Resulta oportuno enfatizar que Damián transmitió la práctica de la adoración en Molokai. En una carta comunica al superior general que se ha establecido la adoración perpetua en las capillas de la leprosería: “es verdad que resulta bastante difícil mantener la continuidad de las horas ya que las enfermedades impiden a veces a los miembros de la Adoración venir a la iglesia la media hora; sin embargo, resulta edificante verles en adoración, a la hora que les corresponde, en el lecho del dolor de sus humildes cabañas” (04.Febrero.1879).
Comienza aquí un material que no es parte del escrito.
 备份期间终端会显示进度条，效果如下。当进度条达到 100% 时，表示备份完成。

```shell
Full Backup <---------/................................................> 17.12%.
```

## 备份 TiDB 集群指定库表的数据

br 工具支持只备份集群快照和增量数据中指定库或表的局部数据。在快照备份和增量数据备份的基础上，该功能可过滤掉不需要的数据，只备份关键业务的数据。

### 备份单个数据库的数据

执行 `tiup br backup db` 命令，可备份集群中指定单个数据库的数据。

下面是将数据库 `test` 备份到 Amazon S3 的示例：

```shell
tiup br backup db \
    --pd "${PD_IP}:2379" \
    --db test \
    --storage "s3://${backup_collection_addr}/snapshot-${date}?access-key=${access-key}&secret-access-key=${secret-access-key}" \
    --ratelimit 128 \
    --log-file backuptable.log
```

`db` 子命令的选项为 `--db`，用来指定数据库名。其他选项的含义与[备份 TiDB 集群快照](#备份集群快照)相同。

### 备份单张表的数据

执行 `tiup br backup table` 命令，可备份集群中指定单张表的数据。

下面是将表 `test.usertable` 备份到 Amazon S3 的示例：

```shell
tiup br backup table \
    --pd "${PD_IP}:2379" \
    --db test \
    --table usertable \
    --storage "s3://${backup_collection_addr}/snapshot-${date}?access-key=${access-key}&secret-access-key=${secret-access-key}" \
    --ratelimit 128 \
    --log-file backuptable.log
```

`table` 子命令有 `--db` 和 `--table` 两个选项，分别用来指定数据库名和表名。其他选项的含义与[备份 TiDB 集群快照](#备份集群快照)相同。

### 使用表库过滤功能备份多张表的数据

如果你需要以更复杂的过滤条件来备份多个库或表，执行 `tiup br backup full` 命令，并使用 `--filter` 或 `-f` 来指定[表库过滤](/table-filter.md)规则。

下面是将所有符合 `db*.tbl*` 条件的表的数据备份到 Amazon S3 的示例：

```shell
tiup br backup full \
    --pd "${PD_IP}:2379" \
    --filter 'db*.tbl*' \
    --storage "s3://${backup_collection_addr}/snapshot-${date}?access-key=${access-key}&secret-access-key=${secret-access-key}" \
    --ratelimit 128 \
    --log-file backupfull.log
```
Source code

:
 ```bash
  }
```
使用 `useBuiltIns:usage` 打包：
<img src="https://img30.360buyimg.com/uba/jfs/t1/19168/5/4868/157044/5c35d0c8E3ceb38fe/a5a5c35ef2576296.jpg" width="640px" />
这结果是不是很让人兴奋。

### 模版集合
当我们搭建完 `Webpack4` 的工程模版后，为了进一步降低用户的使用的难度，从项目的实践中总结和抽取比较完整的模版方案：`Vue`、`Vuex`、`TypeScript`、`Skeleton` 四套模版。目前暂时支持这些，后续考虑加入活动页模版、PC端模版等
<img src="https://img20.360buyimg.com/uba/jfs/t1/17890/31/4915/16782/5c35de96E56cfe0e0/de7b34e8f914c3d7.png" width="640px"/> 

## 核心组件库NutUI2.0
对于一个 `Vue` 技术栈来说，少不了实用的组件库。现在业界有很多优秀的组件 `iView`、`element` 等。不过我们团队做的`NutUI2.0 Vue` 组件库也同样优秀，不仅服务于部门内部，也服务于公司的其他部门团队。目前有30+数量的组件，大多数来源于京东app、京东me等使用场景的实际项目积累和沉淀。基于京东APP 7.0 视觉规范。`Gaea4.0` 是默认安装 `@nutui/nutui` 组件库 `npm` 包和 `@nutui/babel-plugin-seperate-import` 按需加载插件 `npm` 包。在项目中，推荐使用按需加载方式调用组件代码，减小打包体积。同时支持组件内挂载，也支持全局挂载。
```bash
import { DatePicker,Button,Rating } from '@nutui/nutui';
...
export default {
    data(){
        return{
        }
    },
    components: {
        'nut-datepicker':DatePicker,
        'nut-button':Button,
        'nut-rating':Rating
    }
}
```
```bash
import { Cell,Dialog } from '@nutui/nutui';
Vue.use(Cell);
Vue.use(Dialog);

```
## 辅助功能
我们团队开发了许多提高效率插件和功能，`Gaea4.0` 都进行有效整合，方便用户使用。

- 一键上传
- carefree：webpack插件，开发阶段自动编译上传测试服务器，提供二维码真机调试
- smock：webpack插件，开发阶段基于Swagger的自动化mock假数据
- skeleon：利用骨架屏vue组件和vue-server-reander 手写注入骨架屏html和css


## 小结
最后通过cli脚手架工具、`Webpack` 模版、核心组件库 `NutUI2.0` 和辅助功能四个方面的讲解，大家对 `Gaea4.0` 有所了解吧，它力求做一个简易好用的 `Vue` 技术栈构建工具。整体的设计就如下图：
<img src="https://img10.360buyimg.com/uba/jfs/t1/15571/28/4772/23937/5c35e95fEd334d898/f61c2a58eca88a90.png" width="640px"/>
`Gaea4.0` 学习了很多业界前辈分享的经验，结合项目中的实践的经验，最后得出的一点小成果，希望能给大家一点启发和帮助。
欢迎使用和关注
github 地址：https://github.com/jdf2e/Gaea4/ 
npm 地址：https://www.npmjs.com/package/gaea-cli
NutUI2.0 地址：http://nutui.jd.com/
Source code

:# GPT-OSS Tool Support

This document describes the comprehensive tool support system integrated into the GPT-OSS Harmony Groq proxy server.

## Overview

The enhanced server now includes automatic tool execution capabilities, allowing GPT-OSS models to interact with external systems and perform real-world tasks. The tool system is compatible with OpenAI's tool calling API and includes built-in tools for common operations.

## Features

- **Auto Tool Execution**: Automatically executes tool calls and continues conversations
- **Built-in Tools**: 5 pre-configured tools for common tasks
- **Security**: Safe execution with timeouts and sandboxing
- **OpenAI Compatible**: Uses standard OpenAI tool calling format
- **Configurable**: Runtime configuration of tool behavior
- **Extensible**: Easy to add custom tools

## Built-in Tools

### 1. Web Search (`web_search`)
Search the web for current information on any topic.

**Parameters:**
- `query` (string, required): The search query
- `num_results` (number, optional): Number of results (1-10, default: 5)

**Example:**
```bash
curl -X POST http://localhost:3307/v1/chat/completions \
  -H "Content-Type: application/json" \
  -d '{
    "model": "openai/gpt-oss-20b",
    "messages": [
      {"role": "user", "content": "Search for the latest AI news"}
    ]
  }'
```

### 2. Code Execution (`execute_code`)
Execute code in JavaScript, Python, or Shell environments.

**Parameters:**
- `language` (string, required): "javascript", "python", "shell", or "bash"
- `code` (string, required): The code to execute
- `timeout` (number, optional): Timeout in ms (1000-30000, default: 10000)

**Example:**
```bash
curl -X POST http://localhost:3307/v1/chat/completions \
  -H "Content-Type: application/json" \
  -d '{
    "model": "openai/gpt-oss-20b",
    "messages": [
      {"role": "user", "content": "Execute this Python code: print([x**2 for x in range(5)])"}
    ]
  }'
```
De hecho, esta práctica en Molokai es un hermoso ejemplo de cómo la adoración eucarística sigue el doble movimiento del amar y ser amados: ser reparados para reparar el mundo desde el amor de Dios encarnado en Jesús.

El relato evangélico de Damián se traduce en la llamada a redescubrir el valor de la adoración reparadora en nuestra vida. Muchas veces hemos acumulado motivos para sospechar de la deformación “cosista” de la eucaristía y la adoración. Al mismo tiempo, navegamos en una época propicia para recuperar el sentido de la adoración. Felizmente podemos contar con el testimonio radical de Damián, que tendría que ser releído a la luz de la buena teología de nuestras Constituciones. Recientemente se nos ha recordado que somos ministros de la adoración reparadora (38° Capítulo General).